Sabe uma coisa louca? Sempre que a madrugada chega, me surpreendo pensando em você. Com o rádio a meio tom - uma estação qualquer - cerro os olhos pra poder te achar. Já estão todos deitados. O silêncio ensurdecedor toma conta do quarto. Cama e travesseiros são precisas inspirações. Sonho em palavras. Sabe o que eu penso? Que seria tão ordinário e cruel saber que amanhã eu a terei, que sem a satisfatória surpresa e o inesperado não há a combinação mais-que-perfeita das grandes paixões. Então, sempre que toca o celular corro pra ver. O coração dispara. Pára. Não é você. Por isso, sonhar que estais aqui ou que, inesperadamente a encontrarei numa esquina qualquer, me dá muito mais prazer.
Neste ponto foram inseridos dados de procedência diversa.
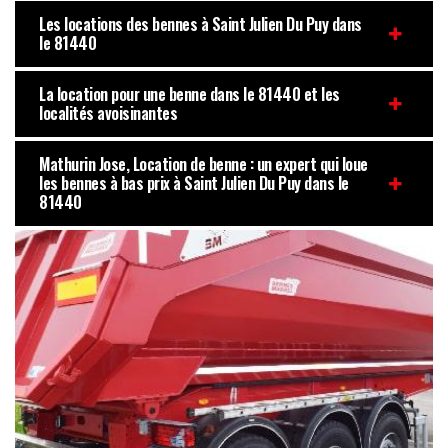
Les locations des bennes à Saint Julien Du Puy dans
le 81440
La location pour une benne dans le 81440 et les
localités avoisinantes
Mathurin Jose, Location de benne : un expert qui loue
les bennes à bas prix à Saint Julien Du Puy dans le
81440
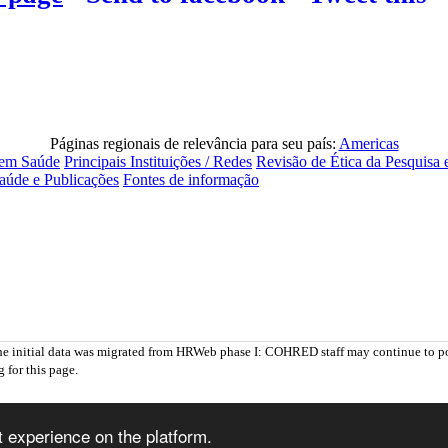
Páginas regionais de relevância para seu país:
Americas
 em Saúde
Principais Instituições / Redes
Revisão de Ética da Pesquisa
aúde e Publicações
Fontes de informação
he initial data was migrated from HRWeb phase I: COHRED staff may continue to po
 for this page.
experience on the platform.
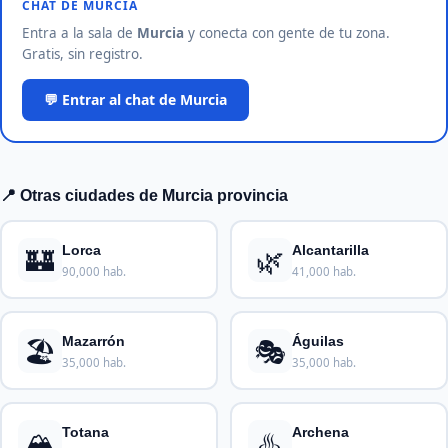
CHAT DE MURCIA
Entra a la sala de
Murcia
y conecta con gente de tu zona.
Gratis, sin registro.
💬 Entrar al chat de Murcia
📍 Otras ciudades de Murcia provincia
🏰
🌿
Lorca
Alcantarilla
90,000 hab.
41,000 hab.
🏖️
🎭
Mazarrón
Águilas
35,000 hab.
35,000 hab.
🏔️
♨️
Totana
Archena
E a minha imaginação é tão pura que posso chegar até você e mesmo que eu saiba que tu nem ligas pro que eu escrevo, sempre a imagino lendo, pois dispo a vaidade e acredito que pensas que é pra você. E, justo nessa hora, em que me abstenho da correria do nosso mundo, o que eu mais gosto de fazer é olhar pras paredes e delas fazer a moldura perfeita da nossa vida. Pinto seu retrato e reproduzo nosso amor juvenil – que ganha vida - onde ouço você dizer, com a minha voz, que me quer, e me confundo nas respostas que invento. E quando não gosto, desenho os desfechos irreais da nossa verdadeira história, pois assim consigo te trazer pra perto sempre que desejar, já que voltar à realidade é não saber quando a verei; quando a terei novamente em meus braços. É assim que penso em você.
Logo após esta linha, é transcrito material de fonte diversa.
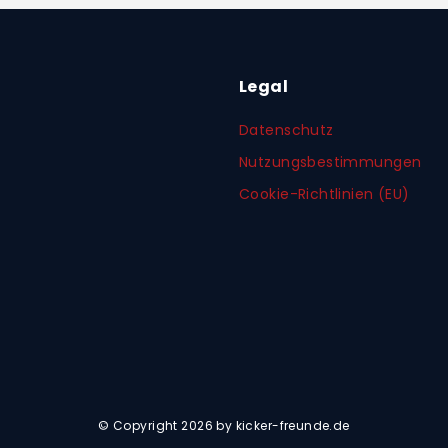
Legal
Datenschutz
Nutzungsbestimmungen
Cookie-Richtlinien (EU)
© Copyright 2026 by kicker-freunde.de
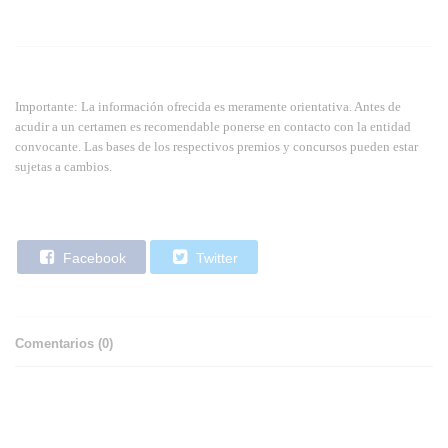
Importante: La información ofrecida es meramente orientativa. Antes de
acudir a un certamen es recomendable ponerse en contacto con la entidad
convocante. Las bases de los respectivos premios y concursos pueden estar
sujetas a cambios.
Facebook
Twitter
Comentarios (
0
)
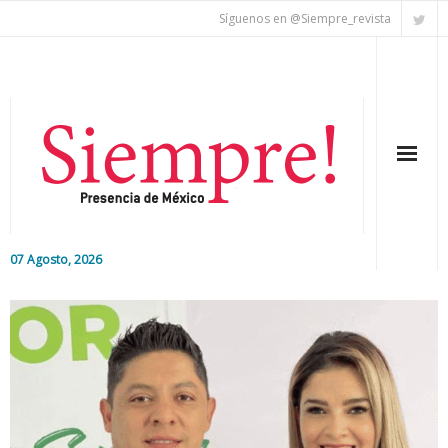
Síguenos en @Siempre_revista
07 Agosto, 2026
Inicio
Editorial
Nacional
Colaboradores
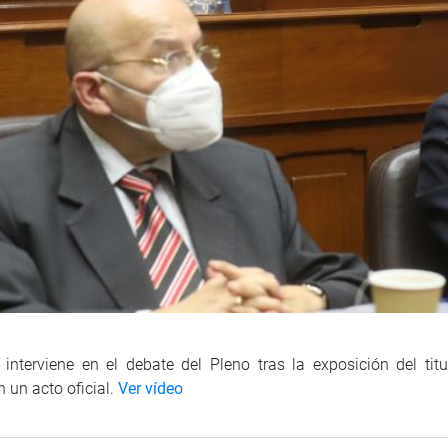
terviene en el debate del Pleno tras la exposición del titu
 un acto oficial.
Ver vídeo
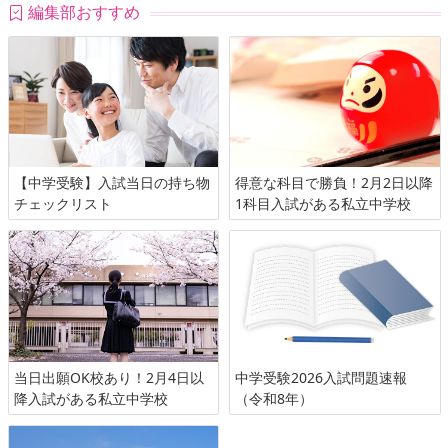
編集部おすすめ
【中学受験】入試当日の持ち物
得意な科目で勝負！2月2日以降
チェックリスト
1科目入試がある私立中学校
当日出願OK校あり！2月4日以
中学受験2026入試問題速報
降入試がある私立中学校
（令和8年）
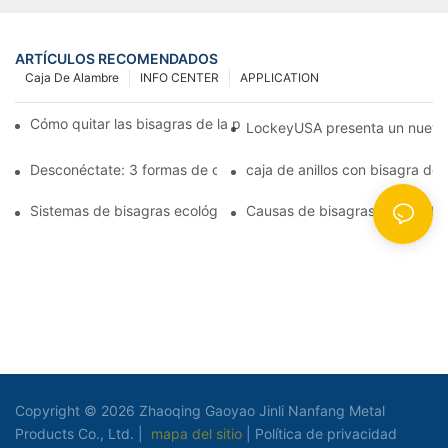
ARTÍCULOS RECOMENDADOS
Caja De Alambre
INFO CENTER
APPLICATION
Cómo quitar las bisagras de la puerta de su cocina, horno o est
LockeyUSA presenta un nuevo c
Desconéctate: 3 formas de crear puertas visualmente impactan
caja de anillos con bisagra de
Sistemas de bisagras ecológicas: juntas herméticas para puerta
Causas de bisagras de puerta 
Copyright © 2026 Zhaoqing Gaoyao Jinli Nanfang Metal
Products Co., Ltd. |
mapa del sitio
|
Política de privacidad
Wednesday, October 11, 2006

Se eu tivesse...nossa historia teria... a algum lugar? Vamos deixar de lado os particípios da nossa fábula e os gerúndios dessa distância a fim de ignorar os pretéritos na busca desesperada pela conjugação do nosso presente do subjuntivo, que não começa com um "que eu", e sim com um "que nós" (deixo a omissão e o silêncio voluntário apenas para o questionamento anterior). Vamos escrever as flexões de um verbo qualquer nos quatro cantos sem que haja imperativo - afirmativo ou negativo-, sem que haja a exortação ou o dever que não seja o da sinceridade. Vamos consultar o dicionário e criar frases desconexas com palavras simples, doces, que toquem apenas nós dois. Vamos criar nossos sinais e que eles sejam transitivos aos outros. Deixe-os pensarem que somos loucos. Afinal, nós nos amamos e essa é nossa maior demência, nossa aventura insensata na busca do conhecer o que eles chamam vulgar.

Monday, October 02, 2006

Botei cachaça no alambique
Compus um samba no violão
Fiz poesias, acredite
Dei palpite
No bolão
Fraquejei quando te vi
Abri os olhos ao sonhar
Joguei pedras no mar
Que eu tinha de esquecer
Quem não estava mais ali
E assim, sem perceber,
A minha vida eu não vivi
O meu amor eu não amei
A minha pinga não bebi
A minha ginga não dancei
Mas quis te ver e tive medo
De outra vez eu te perder
E, mesmo assim, eu te perdia
Assim, sem perceber...

Tuesday, September 19, 2006

Podes escrever, mulher,
Que pra ti não voltarei,
Que não posso dar além do que já dei
Pra um amor qualquer.
Não me importarei
Se zombares por aí,
Se passares a fingir...
Vou dizer que não liguei.
Podes falar mal de mim,
Caluniar-me assim,
Que não me magoarei.
Pois sei
Que a ferida do meu desamor
Te fez chorar, como eu chorei
E te fez gritar, como jamais ousei,
Quando a outro entregou o seu amor.

Saturday, August 05, 2006

Menina mimada

De certo, ela dirá
Que eu ando mudado;
Que não sinto alegria
De ficar ao seu lado.

Pois anda pela rua
Ser ter amor qualquer.
A vida continua...
O que será que ela quer?

...mas sua vida ainda há de mudar.
Será o tempo curto o bastante pra ensinar?

De lado, eu lhe deixo;
Já nem procuro mais.
Maduro, não me queixo,
Quero estar em paz!

Pra ela, é uma tortura
Não ter ninguém ali
Pra da-la, sem candura,
Um pouco de frenesi.

O tempo passa e ela ainda a esperar
Alguém que se submeta a somente admirar!

Confesso que cansei.
Eu vou pra outro lugar!
Agora eu já sei
Que aqui não quero estar.

Não venha me dizer
Que estranho fiquei.
Não há nada a fazer,
Pois de tudo já tentei!

Ai, já era tempo de ir-me a outro lugar.
Termino o desabafo sem lágrimas no olhar.